Parti dalla riga che contiene "35 x 80 x 24" e fermati dopo quella che contiene "donde funcionalidad y". Riscrivi queste righe sostituendo "suspendido" con "de pared" e lasciando tutto il resto invariato.

[Record di dati]
===============
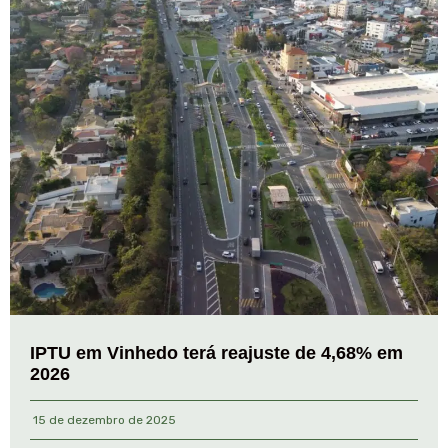
IPTU em Vinhedo terá reajuste de 4,68% em
2026
15 de dezembro de 2025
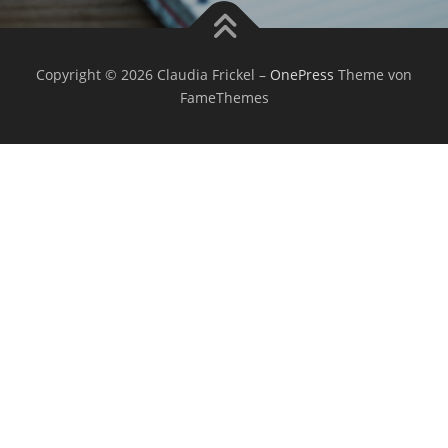
Copyright © 2026 Claudia Frickel
–
OnePress
Theme von
FameThemes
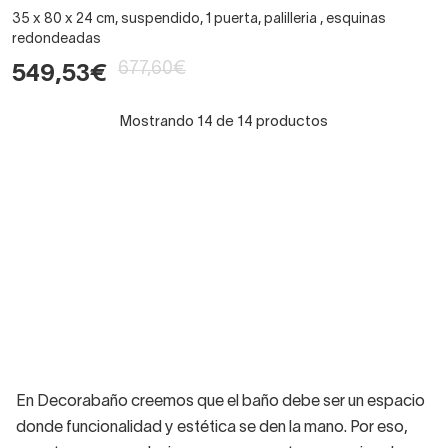
35 x 80 x 24 cm, suspendido, 1 puerta, palilleria , esquinas
redondeadas
677,60€
549,53€
Mostrando 14 de 14 productos
En Decorabaño creemos que el baño debe ser un espacio
donde funcionalidad y estética se den la mano. Por eso,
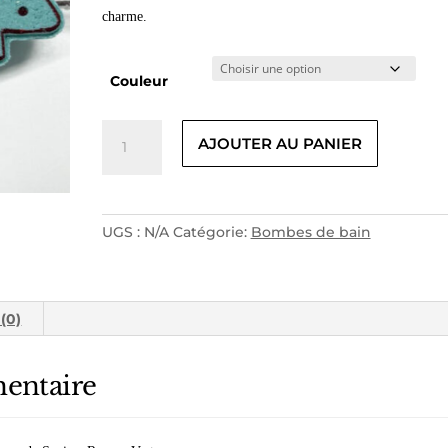
22.50$.
10.00$.
charme.
Couleur
quantité
AJOUTER AU PANIER
de
SAPIN
NOEL
UGS :
N/A
Catégorie:
Bombes de bain
 (0)
entaire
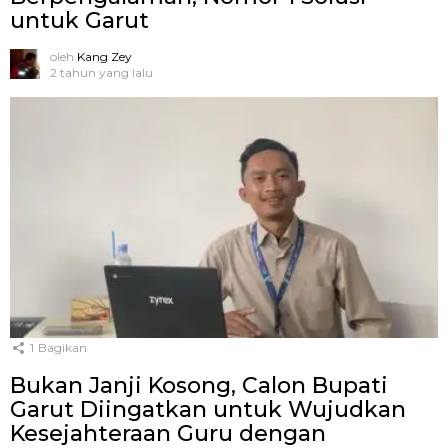
untuk Garut
oleh
Kang Zey
2 tahun yang lalu
1
Bagikan
Bukan Janji Kosong, Calon Bupati
Garut Diingatkan untuk Wujudkan
Kesejahteraan Guru dengan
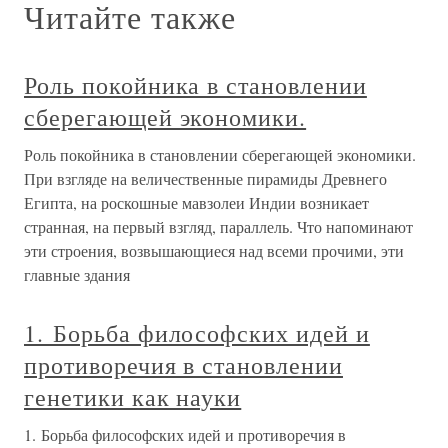
Читайте также
Роль покойника в становлении
сберегающей экономики.
Роль покойника в становлении сберегающей экономики.
При взгляде на величественные пирамиды Древнего
Египта, на роскошные мавзолеи Индии возникает
странная, на первый взгляд, параллель. Что напоминают
эти строения, возвышающиеся над всеми прочими, эти
главные здания
1. Борьба философских идей и
противоречия в становлении
генетики как науки
1. Борьба философских идей и противоречия в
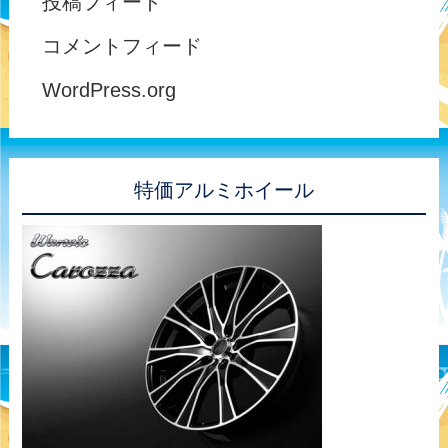
投稿フィード
コメントフィード
WordPress.org
特価アルミホイール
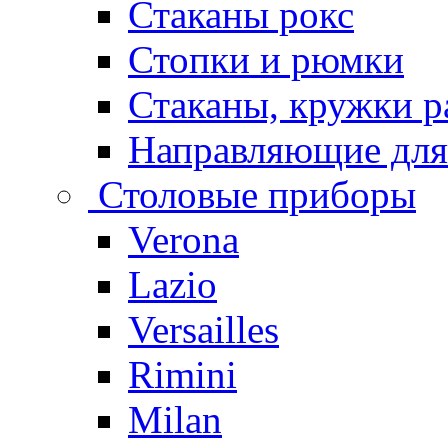
Стаканы рокс
Стопки и рюмки
Стаканы, кружки р
Направляющие для
Столовые приборы
Verona
Lazio
Versailles
Rimini
Milan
===============
> _Risposta_:
35 x 80 x 24 cm, de pared, 1 puerta, palilleria , esquinas
redondeadas
677,60€
549,53€
Mostrando 14 de 14 productos
En Decorabaño creemos que el baño debe ser un espacio
donde funcionalidad y estética se den la mano. Por eso,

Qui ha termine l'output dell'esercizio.